Hill remembers the welcome he received his first day at Star Spencer High School in November 2009. He was the fifth teacher those students had that year.
“I had a student tell me, the first day, that they didn't have to listen to me because I wouldn't be there in a week and they were going to get rid of me,” Hill said. “I told the kid, ‘I will be here when you graduate.'”
The student graduated last spring.
“I was on the stage when he graduated,” Hill said. “When he walked by he gave me a thumbs-up, saying, ‘You know, you did, you stuck it out with me.'”
Hill, 49, joined the Army in 1988 as a way to try to finish his degree after dropping out of college. He spent more than four years on active duty. Then he joined the Army Reserve for what he thought would be a few years; he ended up spending 19 years there as a drill sergeant.
“I had dropped out of college and couldn't decide what I wanted to do. I know that sounds horrible, but that is the truth,” he said. “I couldn't decide what I was going to do and I wasn't going anywhere in life, and the military offered me that opportunity to settle down, get my mind straight and get on a right path.”
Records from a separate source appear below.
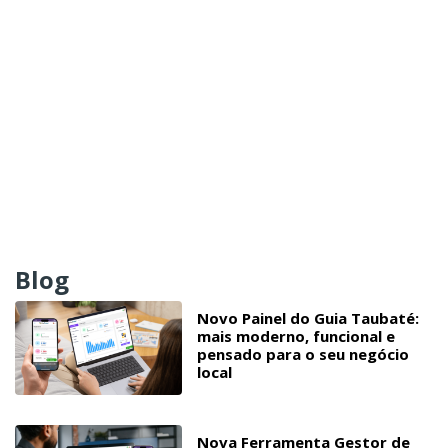
Blog
Novo Painel do Guia Taubaté:
mais moderno, funcional e
pensado para o seu negócio
local
Nova Ferramenta Gestor de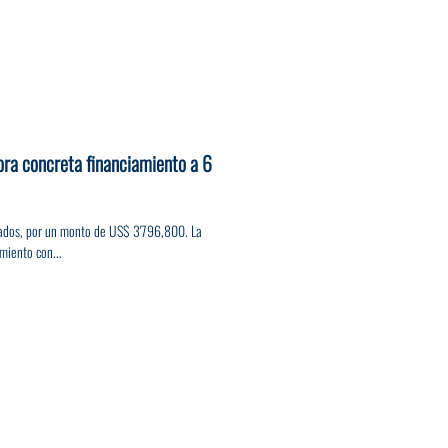
ora concreta financiamiento a 6
zados, por un monto de US$ 3'796,800. La
miento con...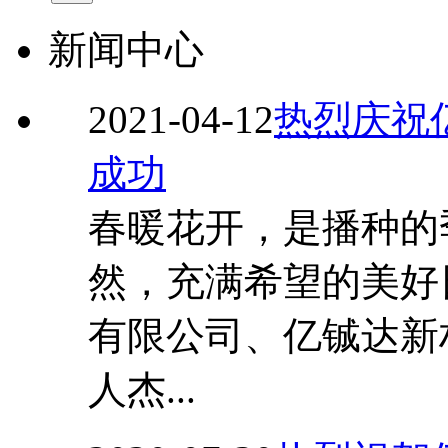
新闻中心
2021-04-12
热烈庆祝
成功
春暖花开，是播种的
然，充满希望的美好
有限公司、亿铖达新
人杰...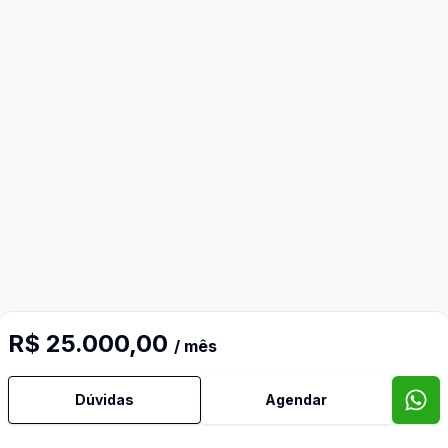
R$ 25.000,00
/ mês
Dúvidas
Agendar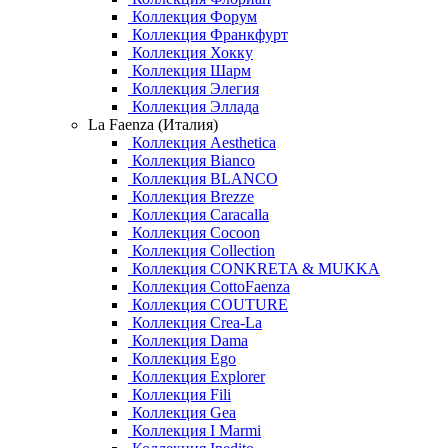
Коллекция Форум
Коллекция Франкфурт
Коллекция Хокку
Коллекция Шарм
Коллекция Элегия
Коллекция Эллада
La Faenza (Италия)
Коллекция Aesthetica
Коллекция Bianco
Коллекция BLANCO
Коллекция Brezze
Коллекция Caracalla
Коллекция Cocoon
Коллекция Collection
Коллекция CONKRETA & MUKKA
Коллекция CottoFaenza
Коллекция COUTURE
Коллекция Crea-La
Коллекция Dama
Коллекция Ego
Коллекция Explorer
Коллекция Fili
Коллекция Gea
Коллекция I Marmi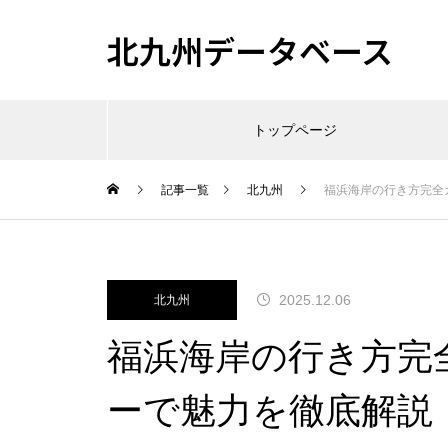
北九州データベース
トップページ
記事一覧
北九州
福浜海岸の行き方完全
2025.12.06
北九州
福浜海岸の行き方完
ーで魅力を徹底解説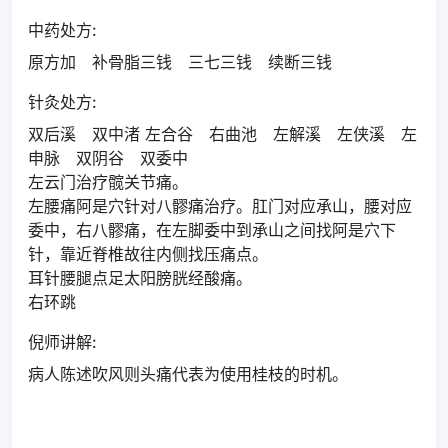
中药处方:
原方加 补骨脂三钱 三七三钱 续断三钱
针灸处方:
双后溪 双中渚 左合谷 右曲池 左解溪 左侠溪 左
申脉 双阴谷 双委中
左云门治疗髋关节痛。
左腰痛阿是穴针对八髎痛治疗。肛门对应承山，腰对应
委中，右八髎痛，在左脚委中到承山之间找阿是穴下
针，靠近脊椎故往内侧找压痛点。
耳针腰腿点足太阳膀胱经酸痛。
右环跳
倪师讲解:
病人陈述吹风则头痛代表为使用桂枝的时机。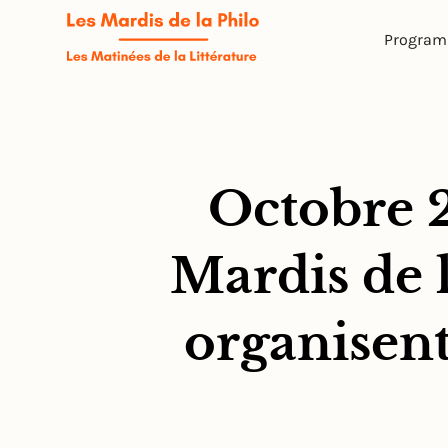
Progra
Octobre 2
Mardis de l
organisent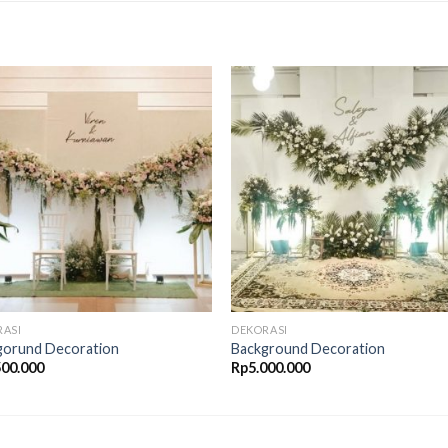
Add to
Add 
Wishlist
Wishl
RASI
DEKORASI
gorund Decoration
Background Decoration
500.000
Rp
5.000.000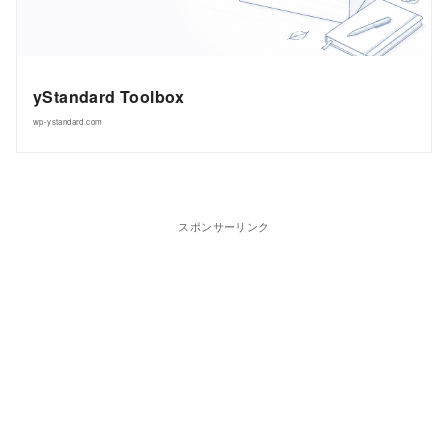
yStandard Toolbox
wp-ystandard.com
スポンサーリンク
A retired Army first sergeant, Hill began his teaching career in 1996 while he still was a drill sergeant.
He was a paraprofessional in an Oklahoma City Public School alternative middle school in the school's military component.
After graduating from the University of Oklahoma in 2008 with a bachelor's degree in math, Hill was trying to figure out how to earn his alternative teaching certification.
That's when he stumbled across the Troops to Teachers program.
Hill became a math teacher with Advanced Academics, an online school, teaching students on a one-on-one basis.
That job inspired him to go back into the classroom — this time to teach math.
“I really missed the face-to-face interaction with the kids, being in the classroom with the kids, and I decided I was going to go back to a classroom,” Hill said. “One of my former co-workers was at Star Spencer and she called me, and she told me ‘Hey, we have a math position open here. You should come out here and apply.'”
Hill set high expectations for his classroom.
“I actually relied very heavily on my experience as a drill sergeant when I went into the classroom at Star Spencer,” Hill said. “I think my experience as a drill sergeant and not expecting anything less than the standard that I set forth before them ... I think that's what helped me survive out there.”
This school year, Hill is moving to Southeast High School to be closer to home and to his wife, who is disabled.
“I loved my time at Star Spencer,” he said. “When I first went out there, I thought, ‘Uh, this will be a year or two type thing,' but the hardest thing in the world was for me to leave.”
Making the grade
The Troops to Teachers program in Oklahoma began in 1995 and currently has about 280 full-time teachers in classrooms, state Director Shelby Satterfield said.
“Our program goes and visits the bases and we recruit military people with (at least bachelor's) degrees, put them through the alternative certification process and basically put them in the classroom,” he said.
The program offers veterans a $5,000 stipend to help them earn their alternative certification and the possibility of a $10,000 bonus for teaching at an at-need school for three years, Satterfield said.
“It is a great program for veterans,” Satterfield said.
And for the schools.
“We put more minorities in the classroom. We put more males in the classroom,” he said, “and our troops stay longer in the classroom than a lot of regular teachers.”